Our revised report is available at "organharvestinvestigation.net" Our initial one released last July presented 18 types of evidence, which increased to 33 in the revised one. Some of its contents are based on:

>  Admissions from representatives from hospitals in 14 provinces across China that the sources of their organs are Falun Gong practitioners in the form of admissions to our investigators who called hospitals

across the country posing as relatives of customers. We have tapes, transcripts, translations and telephone records of these conversations.

>  The systematic blood testing of Falun Gong practitioners in prison, forced labour and detention centres. Medical examinations were not done out of any concern for their health since they were tortured and abused severely; many died under the policy of eradicating Falun Gong in China.

>  Numerous Falun Gong prisoners refused to reveal their identities in order to protect family, friends and fellow workers. This population appears to have disappeared and we learned about them from practitioners who did self-identify and were later released.

>  Family members and friends have observed the bodies of practitioners formerly held in custody with organs missing.

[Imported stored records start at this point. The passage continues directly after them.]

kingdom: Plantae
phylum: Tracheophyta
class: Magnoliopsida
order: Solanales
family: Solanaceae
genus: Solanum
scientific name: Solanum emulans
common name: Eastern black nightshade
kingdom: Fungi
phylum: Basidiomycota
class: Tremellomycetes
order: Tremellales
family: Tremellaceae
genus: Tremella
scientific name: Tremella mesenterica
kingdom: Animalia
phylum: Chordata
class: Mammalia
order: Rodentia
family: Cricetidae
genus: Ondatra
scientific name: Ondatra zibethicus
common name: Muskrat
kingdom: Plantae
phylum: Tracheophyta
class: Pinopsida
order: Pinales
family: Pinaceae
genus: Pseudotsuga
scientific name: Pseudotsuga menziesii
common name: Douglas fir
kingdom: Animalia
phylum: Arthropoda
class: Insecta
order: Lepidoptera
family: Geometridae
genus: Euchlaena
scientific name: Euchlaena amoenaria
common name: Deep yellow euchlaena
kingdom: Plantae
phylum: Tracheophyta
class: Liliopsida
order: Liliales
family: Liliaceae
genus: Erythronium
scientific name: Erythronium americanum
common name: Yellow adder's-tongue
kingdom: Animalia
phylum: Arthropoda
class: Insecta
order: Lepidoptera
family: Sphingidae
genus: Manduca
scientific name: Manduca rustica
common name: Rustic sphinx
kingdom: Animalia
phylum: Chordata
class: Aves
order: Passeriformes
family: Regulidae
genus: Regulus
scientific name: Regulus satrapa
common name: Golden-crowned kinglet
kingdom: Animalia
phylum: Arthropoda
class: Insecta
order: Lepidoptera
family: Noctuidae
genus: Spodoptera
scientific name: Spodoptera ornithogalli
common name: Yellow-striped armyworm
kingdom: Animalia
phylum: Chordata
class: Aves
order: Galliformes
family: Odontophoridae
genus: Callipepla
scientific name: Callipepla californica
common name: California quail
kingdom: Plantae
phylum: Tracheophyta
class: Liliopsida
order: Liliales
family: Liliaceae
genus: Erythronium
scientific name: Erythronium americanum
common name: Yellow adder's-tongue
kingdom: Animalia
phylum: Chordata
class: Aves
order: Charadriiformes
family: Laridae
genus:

Many were cremated without their families being permitted to see their bodies.

>  Waiting for transplants in China is a matter of days or weeks. There are now 10,000-20,000 organ transplants yearly across the country. There is no organ donation system. This suggests a large living organ bank from involuntary donors.

>  There is no other plausible explanation for the sourcing of so many organs. Public records on executions simply do not support the claim that organ transplants are coming from "convicted criminals".

Conclusion

The Coalition to Investigate the Persecution of Falun Gong (CIPFG) in China now has hundreds of legislators, lawyers, doctors, academics, religious and spiritual leaders in more than twenty countries who are ready to go to China to investigate our report findings. They should be allowed to do so.

The Olympic Games and organ snatching cannot occur at the same time in China. The Olympic Charter and movement, including its respect for human dignity and national Olympic committees in seventy countries, require better.

I invite the participants in this seminar to examine ways you can help to end this terrible practice. Murdering innocent people for their organs is a new form of evil on this planet.  Thank you.